Task instructions >>
Only those lines running from the start of the listing below through the line that holds "perfume bottle: none" are to be written out, exactly and in full.

Available data >>
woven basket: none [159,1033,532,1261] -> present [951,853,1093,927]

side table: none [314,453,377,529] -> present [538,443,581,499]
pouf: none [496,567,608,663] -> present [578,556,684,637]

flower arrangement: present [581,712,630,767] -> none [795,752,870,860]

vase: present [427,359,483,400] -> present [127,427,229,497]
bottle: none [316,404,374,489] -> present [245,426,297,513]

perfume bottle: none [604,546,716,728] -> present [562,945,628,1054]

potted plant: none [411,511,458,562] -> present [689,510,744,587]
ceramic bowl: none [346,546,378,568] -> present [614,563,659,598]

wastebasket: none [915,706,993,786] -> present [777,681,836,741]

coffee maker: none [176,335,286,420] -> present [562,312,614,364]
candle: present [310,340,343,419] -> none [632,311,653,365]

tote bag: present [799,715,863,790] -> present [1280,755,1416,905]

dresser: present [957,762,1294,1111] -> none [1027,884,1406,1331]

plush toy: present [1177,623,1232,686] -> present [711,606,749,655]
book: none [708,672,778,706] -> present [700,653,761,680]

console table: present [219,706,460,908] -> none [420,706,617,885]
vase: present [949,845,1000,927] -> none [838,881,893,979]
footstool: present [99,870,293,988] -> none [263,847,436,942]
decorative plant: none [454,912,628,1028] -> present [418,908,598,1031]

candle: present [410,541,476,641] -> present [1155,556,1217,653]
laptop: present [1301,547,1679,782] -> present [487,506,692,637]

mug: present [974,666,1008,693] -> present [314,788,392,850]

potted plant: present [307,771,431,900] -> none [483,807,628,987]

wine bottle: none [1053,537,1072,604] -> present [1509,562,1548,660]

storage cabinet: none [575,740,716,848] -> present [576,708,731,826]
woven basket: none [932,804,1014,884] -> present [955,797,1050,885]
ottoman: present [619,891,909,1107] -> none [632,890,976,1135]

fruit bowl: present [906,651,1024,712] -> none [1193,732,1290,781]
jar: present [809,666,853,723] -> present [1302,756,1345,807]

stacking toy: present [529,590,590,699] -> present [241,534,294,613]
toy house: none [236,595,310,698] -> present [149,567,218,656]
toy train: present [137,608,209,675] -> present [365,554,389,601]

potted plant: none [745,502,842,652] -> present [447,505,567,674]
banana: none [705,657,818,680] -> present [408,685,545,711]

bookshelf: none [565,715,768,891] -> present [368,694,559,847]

Completed exercise >>
woven basket: none [159,1033,532,1261] -> present [951,853,1093,927]

side table: none [314,453,377,529] -> present [538,443,581,499]
pouf: none [496,567,608,663] -> present [578,556,684,637]

flower arrangement: present [581,712,630,767] -> none [795,752,870,860]

vase: present [427,359,483,400] -> present [127,427,229,497]
bottle: none [316,404,374,489] -> present [245,426,297,513]

perfume bottle: none [604,546,716,728] -> present [562,945,628,1054]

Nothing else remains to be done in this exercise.